By Michael Benavides
The Monmouth County Park System will welcome visitors of all ages to its facilities with a series of events on Earth Day, April 22. The nation’s annual celebration of the environment is nearing its 50th anniversary, having made its debut on April 22, 1970.
From animal shows to nature walks, the park system is honoring Earth Day with activities being offered throughout the county from 11 a.m. to 5 p.m. April 22.
Here’s what is planned:
• Bayshore Waterfront Park Activity Center, Port Monmouth, Middletown: Celebrate the shore and discover cool coastal animals and artifacts such as whales, sea turtles, fish, crabs and even tiny plankton during an interactive touch and tell program. Tours will be given of the historic Seabrook-Wilson House, which dates back to the early 1700s.
• Deep Cut Gardens, Middletown: Beautiful flowers are back in bloom. Discover the park’s floral beauty, hidden places and native plants. Find out how to become an earth-friendly gardener.
• Huber Woods Environmental Center, Middletown: See snakes and reptiles during a family oriented show that gives visitors the chance to watch live and exciting animals and nature artifacts found in the state. There will be freshwater pond creatures on view and an opportunity to see child-friendly interactive exhibits inside the environmental center.
• Manasquan Reservoir Environmental Center, Howell: Explore the woods and wetlands of the Manasquan Reservoir. The day will include nature walks, live reptile and amphibian presentations, children’s crafts and more. Activity times: animal presentations at 11:30 a.m., 1 p.m. and 3:30 p.m.; nature walks at noon, 2 p.m. and 4 p.m.; and crafts all day.
• Thompson Park Visitor Center, Lincroft: Promote environmental awareness and have fun making crafts that celebrate endangered wildlife and Mother Earth.
Admission and parking for all activities at the park system facilities is free. For more information, visit www.MonmouthCountyParks.com or call 732-842-4000.

Assignment 1: In the Earth Day events article, which facility holds animal presentations at 11:30 a.m., 1 p.m. and 3:30 p.m.?
Assignment 2: Write the next part of the Earth Day events article, beginning after its final sentence.

Source information:
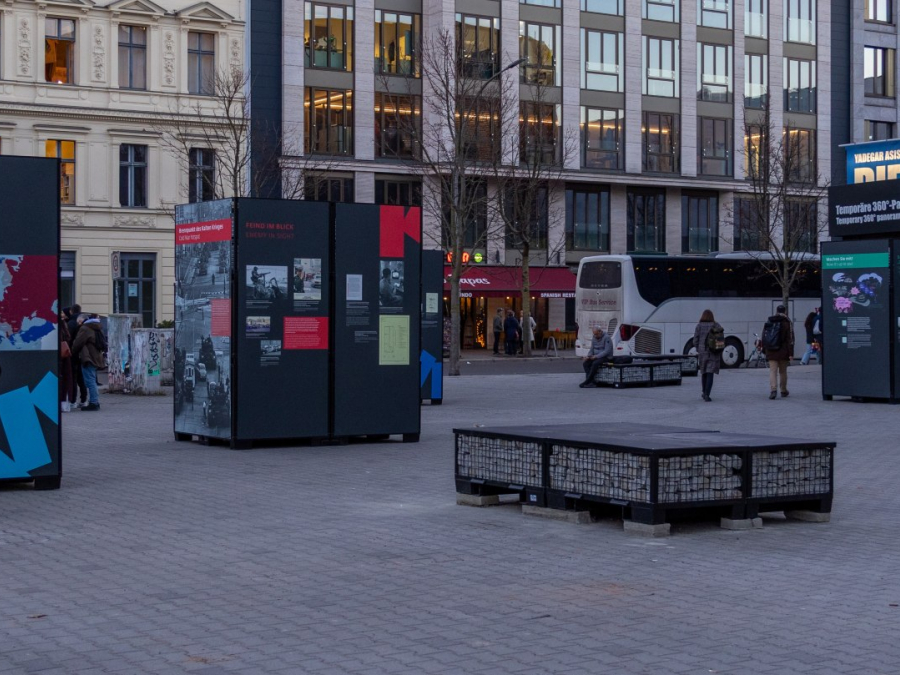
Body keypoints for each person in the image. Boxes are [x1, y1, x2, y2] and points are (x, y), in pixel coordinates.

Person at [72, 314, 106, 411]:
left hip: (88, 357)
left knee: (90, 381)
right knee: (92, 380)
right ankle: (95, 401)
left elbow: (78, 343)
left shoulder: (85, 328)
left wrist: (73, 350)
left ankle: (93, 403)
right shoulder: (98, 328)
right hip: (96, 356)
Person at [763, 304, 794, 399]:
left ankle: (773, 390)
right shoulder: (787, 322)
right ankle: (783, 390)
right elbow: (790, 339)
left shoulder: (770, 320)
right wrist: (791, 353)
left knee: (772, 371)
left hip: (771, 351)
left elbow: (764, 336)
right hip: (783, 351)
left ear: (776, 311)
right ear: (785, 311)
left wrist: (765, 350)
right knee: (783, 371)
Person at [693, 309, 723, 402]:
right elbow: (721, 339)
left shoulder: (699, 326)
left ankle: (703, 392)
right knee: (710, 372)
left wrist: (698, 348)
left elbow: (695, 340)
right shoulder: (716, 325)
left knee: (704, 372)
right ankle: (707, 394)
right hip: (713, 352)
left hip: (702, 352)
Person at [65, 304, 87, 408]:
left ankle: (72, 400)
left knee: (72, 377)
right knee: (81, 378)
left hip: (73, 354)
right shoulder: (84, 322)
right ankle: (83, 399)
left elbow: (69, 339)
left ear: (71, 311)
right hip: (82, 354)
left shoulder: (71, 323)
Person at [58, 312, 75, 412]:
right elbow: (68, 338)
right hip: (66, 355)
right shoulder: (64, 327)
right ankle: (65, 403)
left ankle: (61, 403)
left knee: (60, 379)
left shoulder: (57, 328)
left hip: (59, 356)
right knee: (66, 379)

Exercise output 1: The Manasquan Reservoir Environmental Center in Howell.

Exercise output 2:
• In Millstone Township, the community will hold its 11th annual town-wide stream cleanup from 9 a.m. to noon. All are welcome to attend. Wear long pants and boots. Details: www.thewatershed.org/advocacy/stream-clean-ups
According to the Earth Day Network website, “The idea for a national day to focus on the environment came to Earth Day founder Gaylord Nelson, then a U.S. Senator from Wisconsin, after witnessing the ravages of the 1969 massive oil spill in Santa Barbara, Calif. Inspired by the student anti-war movement, he realized that if he could infuse that energy with an emerging public consciousness about air and water pollution, it would force environmental protection onto the national political agenda.”
The website states that, “Nelson announced the idea for a ‘national teach-in on the environment’ to the national media; persuaded Pete McCloskey, a conservation-minded Republican congressman, to serve as his co-chair; and recruited Denis Hayes from Harvard as national coordinator. Hayes built a national staff of 85 to promote events across the land. April 22, falling between spring break and final exams, was selected as the date.
“On April 22, 1970, 20 million Americans took to the streets, parks and auditoriums to demonstrate for a healthy, sustainable environment in massive coast-to-coast rallies. Thousands of colleges and universities organized protests against the deterioration of the environment.
“Groups that had been fighting against oil spills, polluting factories and power plants, raw sewage, toxic dumps, pesticides, freeways, the loss of wilderness and the extinction of wildlife suddenly realized they shared common values.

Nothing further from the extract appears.